┌─ DATA SEGMENT

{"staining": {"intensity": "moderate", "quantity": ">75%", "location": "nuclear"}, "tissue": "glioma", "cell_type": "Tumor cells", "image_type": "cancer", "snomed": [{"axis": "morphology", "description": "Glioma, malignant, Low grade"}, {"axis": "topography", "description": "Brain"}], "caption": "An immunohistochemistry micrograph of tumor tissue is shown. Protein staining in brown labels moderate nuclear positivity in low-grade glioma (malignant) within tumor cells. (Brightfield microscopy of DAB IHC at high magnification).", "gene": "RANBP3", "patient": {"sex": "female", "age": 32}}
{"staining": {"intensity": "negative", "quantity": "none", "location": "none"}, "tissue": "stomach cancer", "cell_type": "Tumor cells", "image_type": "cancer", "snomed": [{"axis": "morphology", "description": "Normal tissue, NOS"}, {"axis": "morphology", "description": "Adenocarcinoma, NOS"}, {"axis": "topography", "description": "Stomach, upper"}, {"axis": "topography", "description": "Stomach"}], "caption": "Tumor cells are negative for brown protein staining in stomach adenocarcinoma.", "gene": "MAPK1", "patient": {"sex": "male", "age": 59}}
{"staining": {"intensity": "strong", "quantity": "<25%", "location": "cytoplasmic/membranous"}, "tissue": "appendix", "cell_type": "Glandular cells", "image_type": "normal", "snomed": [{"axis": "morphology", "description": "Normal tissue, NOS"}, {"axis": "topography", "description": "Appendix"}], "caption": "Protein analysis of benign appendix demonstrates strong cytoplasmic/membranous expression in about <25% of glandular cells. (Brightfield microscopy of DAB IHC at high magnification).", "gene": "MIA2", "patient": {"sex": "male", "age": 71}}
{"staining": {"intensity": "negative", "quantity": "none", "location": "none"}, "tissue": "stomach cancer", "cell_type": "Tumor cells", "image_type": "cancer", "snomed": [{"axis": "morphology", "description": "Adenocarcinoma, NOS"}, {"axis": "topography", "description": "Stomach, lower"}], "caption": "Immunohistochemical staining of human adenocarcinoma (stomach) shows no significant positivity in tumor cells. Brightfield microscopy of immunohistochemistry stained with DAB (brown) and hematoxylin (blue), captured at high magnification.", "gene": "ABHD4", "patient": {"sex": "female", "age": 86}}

└─

PROBLEM DESCRIPTION: Look through the listing above and copy each line where the string "positivity" occurs.

WRITTEN RESPONSE:
{"staining": {"intensity": "moderate", "quantity": ">75%", "location": "nuclear"}, "tissue": "glioma", "cell_type": "Tumor cells", "image_type": "cancer", "snomed": [{"axis": "morphology", "description": "Glioma, malignant, Low grade"}, {"axis": "topography", "description": "Brain"}], "caption": "An immunohistochemistry micrograph of tumor tissue is shown. Protein staining in brown labels moderate nuclear positivity in low-grade glioma (malignant) within tumor cells. (Brightfield microscopy of DAB IHC at high magnification).", "gene": "RANBP3", "patient": {"sex": "female", "age": 32}}
{"staining": {"intensity": "negative", "quantity": "none", "location": "none"}, "tissue": "stomach cancer", "cell_type": "Tumor cells", "image_type": "cancer", "snomed": [{"axis": "morphology", "description": "Adenocarcinoma, NOS"}, {"axis": "topography", "description": "Stomach, lower"}], "caption": "Immunohistochemical staining of human adenocarcinoma (stomach) shows no significant positivity in tumor cells. Brightfield microscopy of immunohistochemistry stained with DAB (brown) and hematoxylin (blue), captured at high magnification.", "gene": "ABHD4", "patient": {"sex": "female", "age": 86}}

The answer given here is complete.